The CPUC authorizes most of the Utility’s revenues in the Utility’s GRC and its GT&S rate cases, which generally occur
every three years. In general, the Utility’s ability to recover revenue requirements authorized by the CPUC in these rates cases is
independent, or “decoupled” from the volume of the Utility’s sales of electricity and natural gas services. The Utility recognizes
revenues that have been authorized for rate recovery, are objectively determinable and probable of recovery, and are expected to be
collected within 24 months. Generally, revenue is recognized ratably over the year.

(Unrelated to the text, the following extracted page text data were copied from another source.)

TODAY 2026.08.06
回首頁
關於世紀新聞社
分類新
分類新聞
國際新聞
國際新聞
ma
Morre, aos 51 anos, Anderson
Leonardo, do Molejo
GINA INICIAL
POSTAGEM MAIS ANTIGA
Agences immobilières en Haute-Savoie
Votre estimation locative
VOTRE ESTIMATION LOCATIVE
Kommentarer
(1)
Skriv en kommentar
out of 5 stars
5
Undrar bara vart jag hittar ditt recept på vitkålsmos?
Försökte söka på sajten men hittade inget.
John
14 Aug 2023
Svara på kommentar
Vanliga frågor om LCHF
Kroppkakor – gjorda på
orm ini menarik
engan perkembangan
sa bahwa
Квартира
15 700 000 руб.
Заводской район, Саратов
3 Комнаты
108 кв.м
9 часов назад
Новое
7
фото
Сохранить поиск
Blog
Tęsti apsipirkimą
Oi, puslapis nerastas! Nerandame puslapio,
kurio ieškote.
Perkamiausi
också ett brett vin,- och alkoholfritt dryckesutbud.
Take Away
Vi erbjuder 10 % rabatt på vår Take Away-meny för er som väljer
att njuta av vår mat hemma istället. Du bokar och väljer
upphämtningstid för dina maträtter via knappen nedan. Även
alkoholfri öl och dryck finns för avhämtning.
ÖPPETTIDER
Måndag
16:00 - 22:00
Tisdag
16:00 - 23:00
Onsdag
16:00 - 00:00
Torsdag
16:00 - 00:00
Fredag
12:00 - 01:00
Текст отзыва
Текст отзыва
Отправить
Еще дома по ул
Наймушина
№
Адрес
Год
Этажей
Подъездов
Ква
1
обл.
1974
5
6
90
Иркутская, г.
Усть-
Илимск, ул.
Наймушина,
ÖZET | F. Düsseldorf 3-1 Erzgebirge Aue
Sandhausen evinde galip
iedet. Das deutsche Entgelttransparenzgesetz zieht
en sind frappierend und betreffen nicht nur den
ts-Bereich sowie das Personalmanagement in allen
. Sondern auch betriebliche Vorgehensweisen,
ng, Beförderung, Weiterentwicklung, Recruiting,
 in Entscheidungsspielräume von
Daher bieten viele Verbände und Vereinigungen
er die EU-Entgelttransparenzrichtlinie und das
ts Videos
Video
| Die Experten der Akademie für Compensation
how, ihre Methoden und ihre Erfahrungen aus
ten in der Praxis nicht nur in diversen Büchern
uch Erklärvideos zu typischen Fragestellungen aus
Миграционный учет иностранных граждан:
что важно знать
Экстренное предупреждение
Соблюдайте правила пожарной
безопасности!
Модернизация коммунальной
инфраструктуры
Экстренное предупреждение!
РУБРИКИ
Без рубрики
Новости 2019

The CPUC also has authorized the Utility to collect additional revenue requirements to recover costs that the Utility
has been authorized to pass on to customers, including costs to purchase electricity and natural gas; and to fund public purpose,
demand response, and customer energy efficiency programs. In general, the revenue recognition criteria for pass-through costs
billed to customers are met at the time the costs are incurred.
The FERC authorizes the Utility’s revenue requirements in periodic (often annual) TO rate cases. The Utility’s ability to
recover revenue requirements authorized by the FERC is dependent on the volume of the Utility’s electricity sales, and revenue is
recognized only for amounts billed and unbilled.
Cash and Cash Equivalents
Cash and cash equivalents consist of cash and short-term, highly liquid investments with original maturities of three
months or less. Cash equivalents are stated at fair value.
Restricted Cash
Restricted cash consists primarily of the Utility’s cash held in escrow pending the resolution of the remaining disputed
claims made by electricity suppliers in the Utility’s proceeding under Chapter 11 of the U.S. Bankruptcy Code. (See Note 12
below.)
Allowance for Doubtful Accounts Receivable
PG&E Corporation and the Utility recognize an allowance for doubtful accounts to record uncollectable customer
accounts receivable at estimated net realizable value. The allowance is determined based upon a variety of factors, including
historical write-off experience, aging of receivables, current economic conditions, and assessment of customer collectability.
Inventories
Inventories are carried at weighted-average cost and include natural gas stored underground as well as materials and
supplies. Natural gas stored underground represents gas that is recorded to inventory when injected and then expensed as the gas
is withdrawn for distribution to customers or to be used as fuel for electric generation. Materials and supplies are recorded to
inventory when purchased and then expensed or capitalized to plant, as appropriate, when consumed or installed.
The Utility also purchases GHG emission allowances that are recorded as inventory. They are carried at weighted-average
cost and included in current assets – other and other noncurrent assets – other on the Consolidated Balance Sheets. The costs of the
GHG emissions are expensed and recoverable through rates.